* **Excerpted passage**:
.....
# Dash marketplace



## Rusty (Jun 23, 2011)

I want to know if you have experiences with collector model train.com about bidding on trains, I noticed about addition ten more minutes on auction. I thought It was not fair since it kept bidding more money on me. It's not like E Bay auction would do that.


----------



## CTValleyRR (Jul 26, 2014)

I'm not sure I understand the issue. Are you saying that the site keeps extending bids by 10 minutes and you get outbid during that time? I don't know about this particular site, but many on-line auctions are run that way, to make it more like a real auction ("$100 once, $100 twice, any more bids? Sold to number 327"). This also avoids the bid camping phenomenon oneBay, where people try to sneak in a slightly higher bid at the last second.


----------



## Rusty (Jun 23, 2011)

I copy and paste from their site.

DASH auctions are modeled after live auctions. Just like how the auctioneer will often extend auctions based on last minute bids, DASH too automatically extends the duration of an auction by 10 minutes whenever a bid is placed within the last 10 minutes of the listing. Going, going...Etc. Additionally, "Buyer's Premiums" are also commonplace in live auctions. Based on the final selling price of the item, DASH will add an additional 15% "Buyer's Premium" fee to cover additional marketplace and seller expenses. PLEASE KEEP THIS FEE IN MIND AS YOU BID ON AUCTION ITEMS IN DASH! The extra fee is calculated only on the item price (not shipping or any other fee), and the Seller retains the Buyer's Premium fee. - See more at: http://www.collector-modeltrains.com/dash/faq/#sthash.OKQbq3rE.dpuf


----------



## tkruger (Jan 18, 2009)
.....
* **Data listing**:
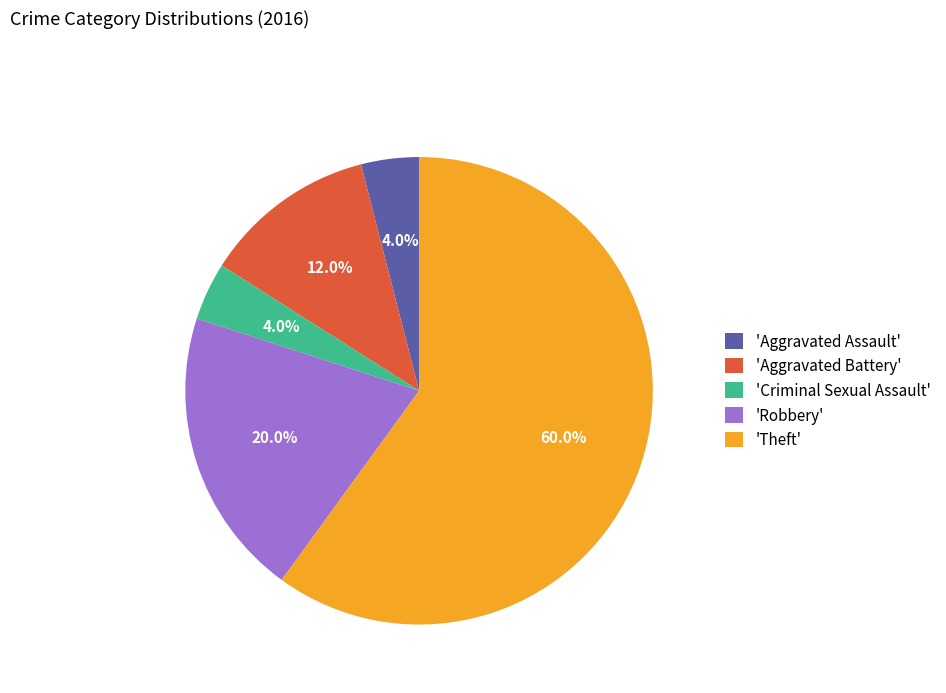

Which slice is the largest?

'Theft'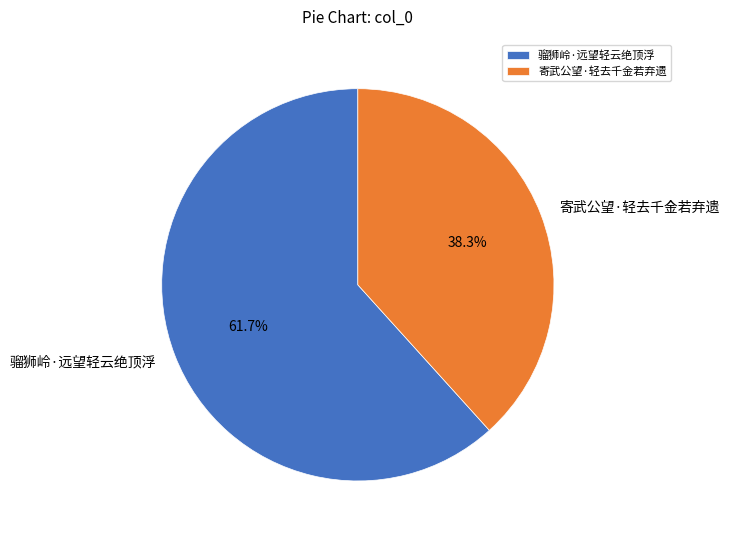

Is it true that 寄武公望·轻去千金若弃遗 is 38% of the pie?

True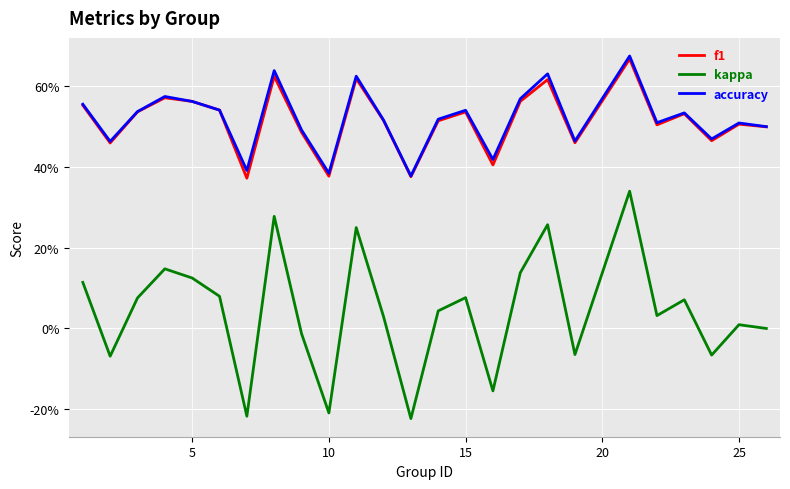

What are all the series names shown in the legend?

f1, kappa, accuracy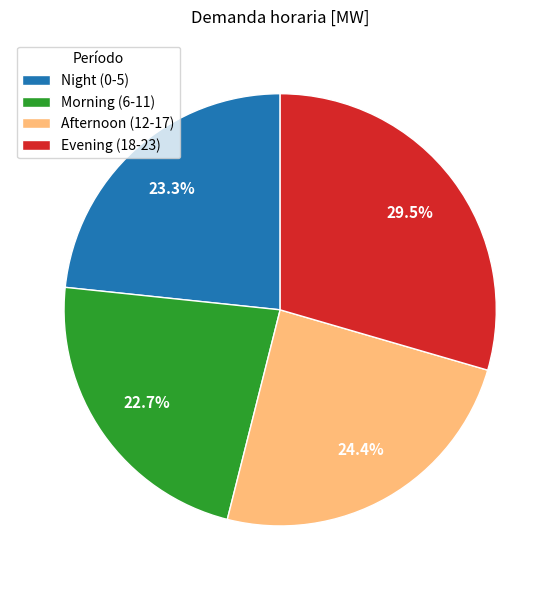

Is Afternoon (12-17) the majority of the pie?

No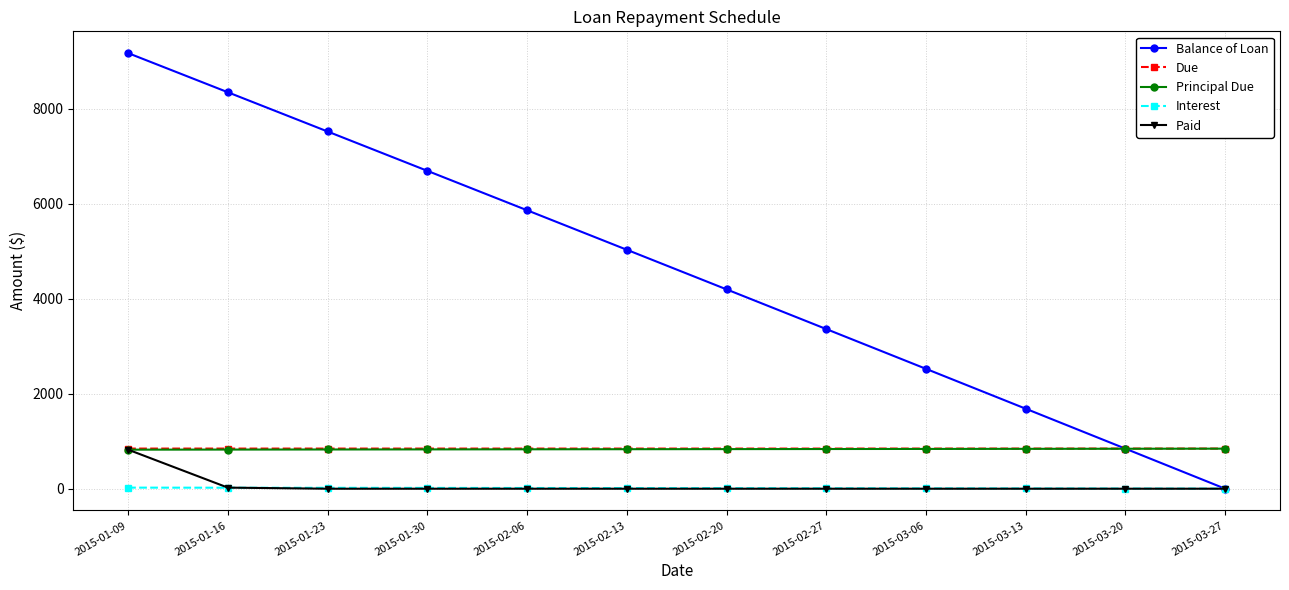

At which category is the sum across all series the highest?

2015-01-09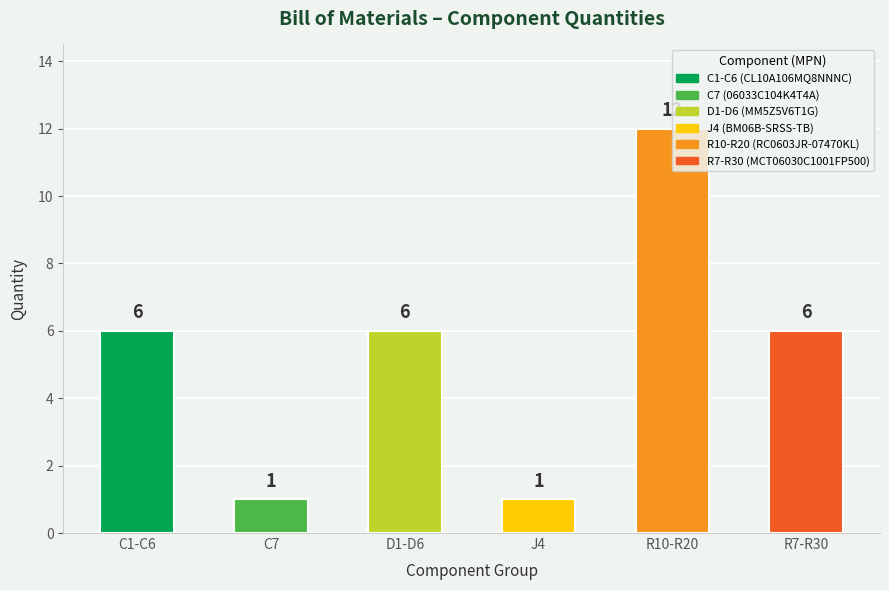

Which has a higher value, C7 or R10-R20?

R10-R20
.....
* **Action item**: Reproduce the passage of the Dash auction forum thread above between "# Dash marketplace" and "would do that.", inclusive.

* **Exercise output**:
# Dash marketplace



## Rusty (Jun 23, 2011)

I want to know if you have experiences with collector model train.com about bidding on trains, I noticed about addition ten more minutes on auction. I thought It was not fair since it kept bidding more money on me. It's not like E Bay auction would do that.